How different is it, really, from the exploitation we have come to recognize in the true-crime genre, which takes the worst moments of real people’s lives and repackages them for public entertainment? The woman’s redemption plot makes a similar return to humiliating scenes of public mockery. Yes, the aim is to point out how unfair it all was, and in some cases, as with Lewinsky’s role in Impeachment, it can be satisfying to see it all splayed out again — this time with the default assumption that the public may care about you. But that’s not always the case. Pam & Tommy is anxious to align our perspective with Anderson’s, but it also wants us to have a laugh at her expense. This show is for its audience, not for Anderson, which she herself has made very clear. Spears was similarly “embarrassed,” she said, by how Framing Britney Spears presents her. Janet Jackson, on the other hand, is immensely respectful of the boundaries Jackson maintains around her life, which translates into a much less revelatory piece of TV. Still, there’s no consistent correlation between a work that is considerate of its subject and one that’s entertaining. Surely the best option is the Impeachment model: a subject who wants to participate and a piece of art that lives up to the sacrifice of her participation. Any film or series is immensely collaborative, and the result is often alchemical. When a work of art is packaged around a mission statement, how many minds need to be changed before the argument for its existence overbalances its subject’s desires?

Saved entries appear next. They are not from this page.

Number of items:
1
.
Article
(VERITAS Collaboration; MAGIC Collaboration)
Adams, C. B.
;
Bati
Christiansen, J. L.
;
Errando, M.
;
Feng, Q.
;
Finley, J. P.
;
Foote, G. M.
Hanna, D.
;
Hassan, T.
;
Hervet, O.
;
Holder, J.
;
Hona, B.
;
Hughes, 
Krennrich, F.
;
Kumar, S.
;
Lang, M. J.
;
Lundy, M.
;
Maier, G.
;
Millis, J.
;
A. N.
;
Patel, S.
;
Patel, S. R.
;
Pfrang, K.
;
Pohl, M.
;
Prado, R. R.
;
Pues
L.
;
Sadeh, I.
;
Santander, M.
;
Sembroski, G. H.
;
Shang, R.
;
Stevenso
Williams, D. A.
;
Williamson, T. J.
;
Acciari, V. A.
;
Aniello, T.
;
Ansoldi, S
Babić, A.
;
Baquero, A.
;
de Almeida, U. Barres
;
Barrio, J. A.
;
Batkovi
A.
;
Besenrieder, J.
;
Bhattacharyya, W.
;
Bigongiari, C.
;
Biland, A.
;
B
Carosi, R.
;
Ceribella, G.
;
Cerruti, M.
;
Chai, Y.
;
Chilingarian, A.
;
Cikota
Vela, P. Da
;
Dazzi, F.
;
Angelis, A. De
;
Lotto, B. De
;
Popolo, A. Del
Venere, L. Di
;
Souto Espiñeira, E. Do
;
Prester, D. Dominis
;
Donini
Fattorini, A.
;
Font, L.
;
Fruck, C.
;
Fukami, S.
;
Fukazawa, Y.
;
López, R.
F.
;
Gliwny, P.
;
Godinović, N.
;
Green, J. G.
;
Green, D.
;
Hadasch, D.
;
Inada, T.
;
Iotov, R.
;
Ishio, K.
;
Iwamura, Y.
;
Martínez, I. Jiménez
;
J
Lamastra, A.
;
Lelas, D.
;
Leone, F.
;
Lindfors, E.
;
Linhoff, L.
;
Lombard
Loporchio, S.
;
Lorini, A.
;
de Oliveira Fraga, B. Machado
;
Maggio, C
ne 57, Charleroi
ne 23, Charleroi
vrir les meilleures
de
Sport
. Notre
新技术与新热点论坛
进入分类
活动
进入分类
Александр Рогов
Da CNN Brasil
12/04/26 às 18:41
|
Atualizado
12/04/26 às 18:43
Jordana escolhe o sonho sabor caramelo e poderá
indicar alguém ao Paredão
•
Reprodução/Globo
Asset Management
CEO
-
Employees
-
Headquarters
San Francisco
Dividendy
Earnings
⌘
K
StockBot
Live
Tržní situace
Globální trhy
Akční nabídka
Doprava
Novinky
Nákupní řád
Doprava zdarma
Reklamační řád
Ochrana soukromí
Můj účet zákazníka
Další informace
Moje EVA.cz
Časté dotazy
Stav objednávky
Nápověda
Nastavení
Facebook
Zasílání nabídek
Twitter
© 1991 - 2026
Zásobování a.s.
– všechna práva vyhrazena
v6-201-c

Then there is the other trap of empathy tourism. Going there and digging it all up again is a mirror of physical tourism, a tangle of interlocking motivations. As tourists, we tramp all over everything, demanding that an entire industry spring up to cater to our desires. It can feel so good to revisit a big cultural story from 30 years ago, to get the bracing dose of masochism that comes with excavating this woman’s pain (I’ve laughed at jokes like this. I’ve been part of the -problem) while feeling that now we can get the story right. Even in the best applications, this type of art has a formulaic quality, and that formula has primed it for commodification. Surely there must be more women whose stories can be shaped into a pleasing eight-episode journey to the past! That grouping is its own form of erasure. Anderson’s story isn’t the same as Bobbitt’s, which is different from Harding’s and Jackson’s. However much we may enjoy the experience of getting close to them, we will still return to the blind spots of our own cultural moment.

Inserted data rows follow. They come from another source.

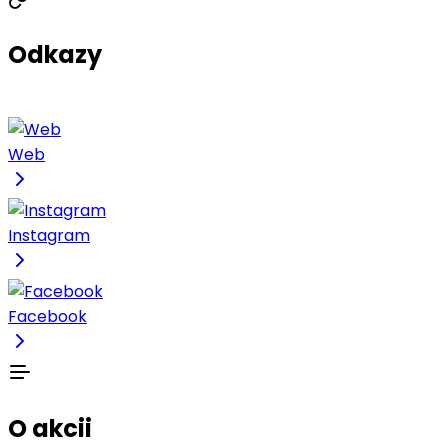
Odkazy
Web
Instagram
Facebook
O akcii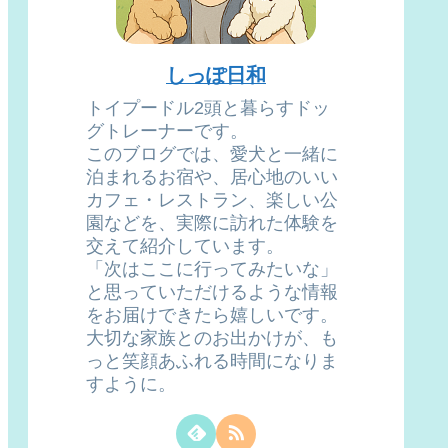
しっぽ日和
トイプードル2頭と暮らすドッ
グトレーナーです。
このブログでは、愛犬と一緒に
泊まれるお宿や、居心地のいい
カフェ・レストラン、楽しい公
園などを、実際に訪れた体験を
交えて紹介しています。
「次はここに行ってみたいな」
と思っていただけるような情報
をお届けできたら嬉しいです。
大切な家族とのお出かけが、も
っと笑顔あふれる時間になりま
すように。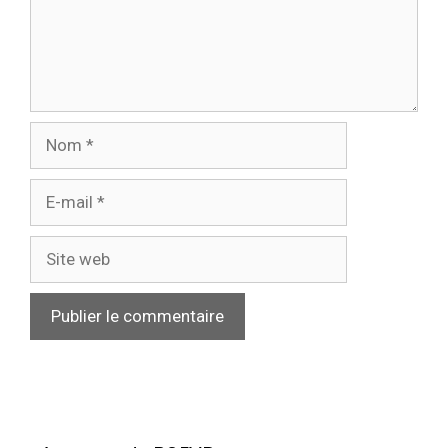
Nom
E-
mail
Site
web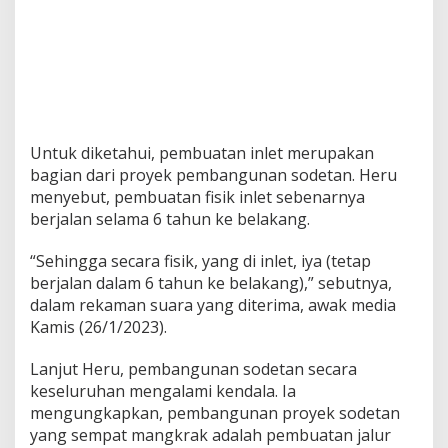
e
l
a
s
a
n
H
e
Untuk diketahui, pembuatan inlet merupakan
r
bagian dari proyek pembangunan sodetan. Heru
u
B
menyebut, pembuatan fisik inlet sebenarnya
u
berjalan selama 6 tahun ke belakang.
d
i
“Sehingga secara fisik, yang di inlet, iya (tetap
berjalan dalam 6 tahun ke belakang),” sebutnya,
dalam rekaman suara yang diterima, awak media
Kamis (26/1/2023).
Lanjut Heru, pembangunan sodetan secara
keseluruhan mengalami kendala. Ia
mengungkapkan, pembangunan proyek sodetan
yang sempat mangkrak adalah pembuatan jalur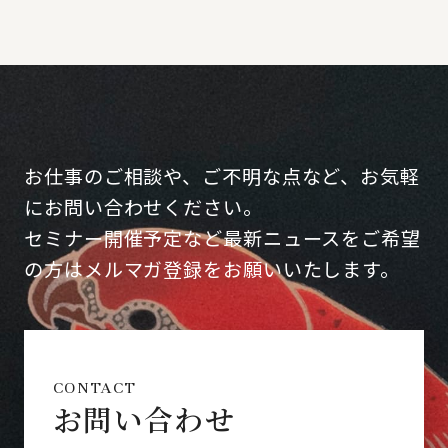
お仕事のご相談や、ご不明な点など、お気軽
にお問い合わせください。
セミナー開催予定など最新ニュースをご希望
の方はメルマガ登録をお願いいたします。
CONTACT
お問い合わせ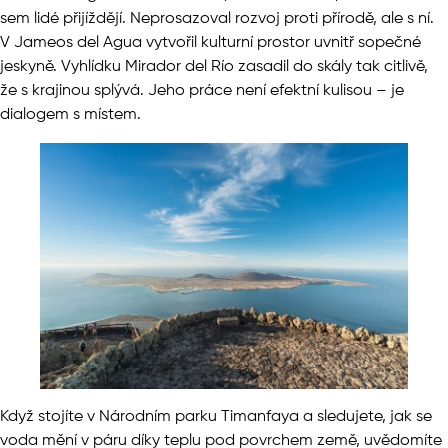
sem lidé přijíždějí. Neprosazoval rozvoj proti přírodě, ale s ní.
V Jameos del Agua vytvořil kulturní prostor uvnitř sopečné
jeskyně. Vyhlídku Mirador del Río zasadil do skály tak citlivě,
že s krajinou splývá. Jeho práce není efektní kulisou – je
dialogem s místem.
Když stojíte v Národním parku Timanfaya a sledujete, jak se
voda mění v páru díky teplu pod povrchem země, uvědomíte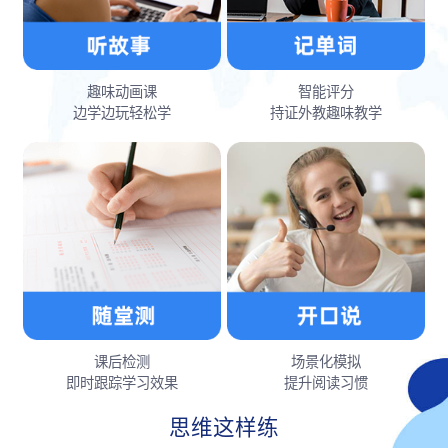
趣味动画课
智能评分
边学边玩轻松学
持证外教趣味教学
课后检测
场景化模拟
即时跟踪学习效果
提升阅读习惯
思维这样练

Formula does not necessarily mean a work has less power. If anything, entertainment’s past several decades have demonstrated that formula is power, that there is immense influence in what kinds of stories get told over and over. There is obliteration in lumping these stories together, and there is strength. Only in concert do they reinforce the need to reframe history more broadly, beyond the reputation of any one person. Tourism, for all its flaws, is still better than never leaving home. But when each of these expeditions comes with its own motivations, desires, and aims, it’s worth asking, Who’s paying for the trip?